VCOM Research Day Program Book 2023

Graduate Student Research Biomedical

11 NF- κ B Inducing Kinase (NIK) Attenuates Top-Down Tumorigenesis During Colorectal Cancer by Regulating Epithelial Cell Proliferation-Differentiation Axis

Holly A. Morrison 1 ; Audrey Rowe 1 ; Kristin Eden 1 ; Daniel E. Rothschild 1 ; Katherine Baumgarner 2 ; Stephan Brown 2 ; Eda Holl 3 ; Irving C. Allen 1 Corresponding author:

1 Virginia-Maryland College of Veterinary Medicine, Blacksburg, 2 Edward Via College of Osteopathic Medicine-Carolinas Campus 3 Duke University, Durham

Patients with a medical history of Inflammatory Bowel Disease are predisposed to colorectal cancer with greater than 20% developing colitis-associated colorectal cancer (CAC) due to inflammation-induced tumorigenesis. Although a hyper-proliferative pool of stem cells in colonic crypts is widely predicted to be the cell-of-origin for CAC, impaired regulation of intestinal epithelial cell (IEC) proliferation is also a critical feature in colorectal cancer development. We hypothesize that proper noncanonical NF-κB signaling requiring stabilization of the NF-κB inducing kinase (NIK) is essential for protection against colorectal cancer and functions through the epithelial cell compartment. Here, we show that NIK attenuates colorectal cancer through the regulation of IEC regeneration and differentiation mediated by noncanonical NF-κB signaling.
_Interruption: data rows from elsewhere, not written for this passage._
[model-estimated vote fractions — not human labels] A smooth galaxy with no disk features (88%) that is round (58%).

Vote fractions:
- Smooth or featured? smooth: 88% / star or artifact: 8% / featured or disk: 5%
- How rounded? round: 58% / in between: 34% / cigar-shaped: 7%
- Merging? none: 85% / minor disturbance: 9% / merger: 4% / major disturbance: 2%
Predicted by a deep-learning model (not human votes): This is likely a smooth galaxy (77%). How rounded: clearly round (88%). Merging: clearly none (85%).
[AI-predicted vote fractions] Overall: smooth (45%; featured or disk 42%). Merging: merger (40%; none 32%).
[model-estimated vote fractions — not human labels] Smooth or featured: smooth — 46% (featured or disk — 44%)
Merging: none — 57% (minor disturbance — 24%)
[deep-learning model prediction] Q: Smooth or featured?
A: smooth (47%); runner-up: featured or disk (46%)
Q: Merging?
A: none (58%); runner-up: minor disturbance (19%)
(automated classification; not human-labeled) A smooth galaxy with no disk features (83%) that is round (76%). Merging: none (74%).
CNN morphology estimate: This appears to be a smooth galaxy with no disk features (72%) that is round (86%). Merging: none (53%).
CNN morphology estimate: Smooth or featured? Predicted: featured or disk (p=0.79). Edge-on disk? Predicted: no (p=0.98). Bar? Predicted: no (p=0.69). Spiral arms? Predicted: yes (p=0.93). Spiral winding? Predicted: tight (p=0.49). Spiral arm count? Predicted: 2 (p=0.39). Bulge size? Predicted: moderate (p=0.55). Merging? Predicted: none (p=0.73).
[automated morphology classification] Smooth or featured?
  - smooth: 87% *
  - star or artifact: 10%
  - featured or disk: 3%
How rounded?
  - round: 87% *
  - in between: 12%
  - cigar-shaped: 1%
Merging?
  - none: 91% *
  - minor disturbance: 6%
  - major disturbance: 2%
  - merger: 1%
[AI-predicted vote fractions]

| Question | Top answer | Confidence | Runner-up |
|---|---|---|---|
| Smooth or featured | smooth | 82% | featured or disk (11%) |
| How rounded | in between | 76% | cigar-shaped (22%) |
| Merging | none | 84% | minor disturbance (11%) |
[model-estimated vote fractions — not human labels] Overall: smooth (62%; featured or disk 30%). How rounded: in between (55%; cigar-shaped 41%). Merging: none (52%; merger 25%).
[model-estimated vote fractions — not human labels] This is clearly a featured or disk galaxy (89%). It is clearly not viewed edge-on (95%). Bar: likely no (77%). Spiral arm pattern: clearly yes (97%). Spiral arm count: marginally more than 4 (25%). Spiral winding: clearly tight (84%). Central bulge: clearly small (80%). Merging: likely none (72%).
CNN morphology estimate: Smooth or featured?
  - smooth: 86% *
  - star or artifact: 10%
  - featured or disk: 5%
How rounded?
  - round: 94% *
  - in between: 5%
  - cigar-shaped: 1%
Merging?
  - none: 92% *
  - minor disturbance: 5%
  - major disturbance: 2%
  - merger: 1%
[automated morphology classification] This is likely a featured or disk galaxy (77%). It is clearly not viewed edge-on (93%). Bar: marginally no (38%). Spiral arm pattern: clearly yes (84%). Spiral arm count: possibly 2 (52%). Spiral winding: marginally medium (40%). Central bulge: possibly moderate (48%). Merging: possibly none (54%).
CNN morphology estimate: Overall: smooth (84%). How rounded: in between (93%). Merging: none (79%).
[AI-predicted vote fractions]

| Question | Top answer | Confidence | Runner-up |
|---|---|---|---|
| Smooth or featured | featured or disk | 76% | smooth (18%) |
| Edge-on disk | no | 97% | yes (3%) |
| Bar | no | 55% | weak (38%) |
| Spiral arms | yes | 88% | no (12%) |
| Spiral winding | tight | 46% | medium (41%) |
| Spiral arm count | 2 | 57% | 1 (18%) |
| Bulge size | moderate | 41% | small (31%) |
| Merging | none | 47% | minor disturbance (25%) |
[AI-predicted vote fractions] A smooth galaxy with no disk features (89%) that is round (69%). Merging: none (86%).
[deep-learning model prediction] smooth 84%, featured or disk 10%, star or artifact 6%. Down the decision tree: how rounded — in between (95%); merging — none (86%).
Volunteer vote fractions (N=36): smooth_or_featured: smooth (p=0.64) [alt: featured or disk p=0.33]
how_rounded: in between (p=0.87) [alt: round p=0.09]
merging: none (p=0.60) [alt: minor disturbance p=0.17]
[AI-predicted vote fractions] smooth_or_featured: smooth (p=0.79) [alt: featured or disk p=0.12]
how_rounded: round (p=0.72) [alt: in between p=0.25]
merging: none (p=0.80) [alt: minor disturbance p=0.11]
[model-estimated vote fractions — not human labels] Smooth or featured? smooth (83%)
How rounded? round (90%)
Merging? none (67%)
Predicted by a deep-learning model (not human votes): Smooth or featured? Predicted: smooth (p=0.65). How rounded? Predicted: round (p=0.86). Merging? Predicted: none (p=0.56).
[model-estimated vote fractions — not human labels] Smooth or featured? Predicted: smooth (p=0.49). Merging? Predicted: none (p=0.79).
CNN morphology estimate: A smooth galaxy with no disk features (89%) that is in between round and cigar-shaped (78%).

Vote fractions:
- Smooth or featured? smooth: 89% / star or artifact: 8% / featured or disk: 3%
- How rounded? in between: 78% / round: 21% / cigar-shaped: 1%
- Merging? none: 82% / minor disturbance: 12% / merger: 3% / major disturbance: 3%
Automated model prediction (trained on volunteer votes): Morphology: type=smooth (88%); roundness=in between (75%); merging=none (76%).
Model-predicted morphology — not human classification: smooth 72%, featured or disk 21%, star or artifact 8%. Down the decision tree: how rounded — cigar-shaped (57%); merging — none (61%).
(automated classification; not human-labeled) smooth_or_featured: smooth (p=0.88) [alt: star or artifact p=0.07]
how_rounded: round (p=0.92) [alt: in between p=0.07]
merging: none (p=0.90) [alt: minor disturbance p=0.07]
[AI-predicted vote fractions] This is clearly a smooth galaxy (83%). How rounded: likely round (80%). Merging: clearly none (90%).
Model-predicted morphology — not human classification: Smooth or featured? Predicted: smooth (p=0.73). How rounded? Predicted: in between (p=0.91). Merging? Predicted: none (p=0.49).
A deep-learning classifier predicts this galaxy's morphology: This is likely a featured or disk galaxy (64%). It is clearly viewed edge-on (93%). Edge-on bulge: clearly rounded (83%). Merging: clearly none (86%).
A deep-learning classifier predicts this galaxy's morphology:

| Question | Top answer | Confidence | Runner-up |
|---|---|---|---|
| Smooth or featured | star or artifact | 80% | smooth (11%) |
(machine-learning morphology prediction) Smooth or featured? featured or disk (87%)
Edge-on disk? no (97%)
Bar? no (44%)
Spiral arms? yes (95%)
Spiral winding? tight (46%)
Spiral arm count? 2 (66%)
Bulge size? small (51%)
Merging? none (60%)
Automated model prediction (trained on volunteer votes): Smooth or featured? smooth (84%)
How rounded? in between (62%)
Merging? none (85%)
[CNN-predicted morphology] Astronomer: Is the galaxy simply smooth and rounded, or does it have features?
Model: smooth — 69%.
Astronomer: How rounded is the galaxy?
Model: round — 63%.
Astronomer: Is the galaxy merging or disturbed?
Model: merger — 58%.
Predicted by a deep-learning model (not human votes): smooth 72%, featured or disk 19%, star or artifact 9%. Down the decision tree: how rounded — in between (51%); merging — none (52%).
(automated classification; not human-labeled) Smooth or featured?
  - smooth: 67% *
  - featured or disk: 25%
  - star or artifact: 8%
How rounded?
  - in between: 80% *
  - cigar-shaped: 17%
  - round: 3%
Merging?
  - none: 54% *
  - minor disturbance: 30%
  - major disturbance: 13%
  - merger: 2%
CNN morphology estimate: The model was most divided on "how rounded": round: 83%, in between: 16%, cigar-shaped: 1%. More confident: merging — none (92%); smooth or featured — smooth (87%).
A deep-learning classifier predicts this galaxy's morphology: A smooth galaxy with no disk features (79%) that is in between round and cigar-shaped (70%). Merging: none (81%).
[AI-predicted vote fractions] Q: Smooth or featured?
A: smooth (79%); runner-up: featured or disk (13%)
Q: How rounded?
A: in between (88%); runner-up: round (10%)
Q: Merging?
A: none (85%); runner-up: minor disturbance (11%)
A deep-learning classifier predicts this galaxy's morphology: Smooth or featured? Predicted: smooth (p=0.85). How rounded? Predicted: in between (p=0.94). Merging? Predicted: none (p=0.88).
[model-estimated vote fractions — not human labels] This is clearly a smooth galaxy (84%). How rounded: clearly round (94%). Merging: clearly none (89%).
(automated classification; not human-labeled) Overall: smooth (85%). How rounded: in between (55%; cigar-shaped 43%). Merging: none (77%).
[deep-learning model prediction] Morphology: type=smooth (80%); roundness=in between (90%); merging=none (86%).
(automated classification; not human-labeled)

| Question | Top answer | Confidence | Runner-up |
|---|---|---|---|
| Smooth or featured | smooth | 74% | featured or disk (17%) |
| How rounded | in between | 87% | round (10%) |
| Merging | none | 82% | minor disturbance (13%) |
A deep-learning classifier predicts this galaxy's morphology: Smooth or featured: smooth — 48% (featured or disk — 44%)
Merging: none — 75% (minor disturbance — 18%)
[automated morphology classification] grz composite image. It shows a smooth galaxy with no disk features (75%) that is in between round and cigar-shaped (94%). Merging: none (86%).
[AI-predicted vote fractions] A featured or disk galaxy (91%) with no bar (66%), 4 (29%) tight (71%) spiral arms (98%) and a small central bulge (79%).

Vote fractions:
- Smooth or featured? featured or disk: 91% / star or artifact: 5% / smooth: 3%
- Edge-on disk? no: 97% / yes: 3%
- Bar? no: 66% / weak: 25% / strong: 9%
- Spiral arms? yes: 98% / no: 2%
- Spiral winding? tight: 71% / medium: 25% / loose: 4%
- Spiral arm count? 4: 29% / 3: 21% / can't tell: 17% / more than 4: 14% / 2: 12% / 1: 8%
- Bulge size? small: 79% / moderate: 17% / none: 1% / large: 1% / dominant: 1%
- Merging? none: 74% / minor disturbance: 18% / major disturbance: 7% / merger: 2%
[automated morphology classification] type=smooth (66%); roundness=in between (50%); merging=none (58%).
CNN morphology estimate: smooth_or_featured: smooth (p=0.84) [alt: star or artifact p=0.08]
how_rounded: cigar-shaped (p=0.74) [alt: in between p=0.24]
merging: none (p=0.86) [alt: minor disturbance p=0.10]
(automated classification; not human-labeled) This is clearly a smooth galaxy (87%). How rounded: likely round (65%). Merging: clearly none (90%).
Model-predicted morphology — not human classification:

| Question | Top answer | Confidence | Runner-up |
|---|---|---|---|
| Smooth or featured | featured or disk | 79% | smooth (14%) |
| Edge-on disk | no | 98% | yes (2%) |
Murine models with

conditional knockout of NIK in IECs demonstrate increased susceptibility to inflammation-induced tumorigenesis following the chemical induction of AOM/DSS. Mechanistic studies using crypts and organoids further revealed an imbalance of proper apoptosis and proliferation signaling, with colonic crypts having increased accumulation of mature, non-dividing IECs. This suggests a model for Top down tumorigenesis as terminally differentiated IECs lack proper turnover and compensate for decreased regenerative capacity from the stem cell niche by acquiring stem-cell like features. Our work has clinical relevancy as human CAC biopsy samples have diminished noncanonical NF-κB signaling, including significantly decreased gene expression of NIK ( MAP3K14 ) and effector chemokines produced

( CXCL12, CXCL13, CCL19, CCL21 ). Here, we present a novel role for noncanonical NF-κB signaling in regulating IEC regeneration and differentiation in protecting against CAC development and may serve as potential biomarkers for early detection.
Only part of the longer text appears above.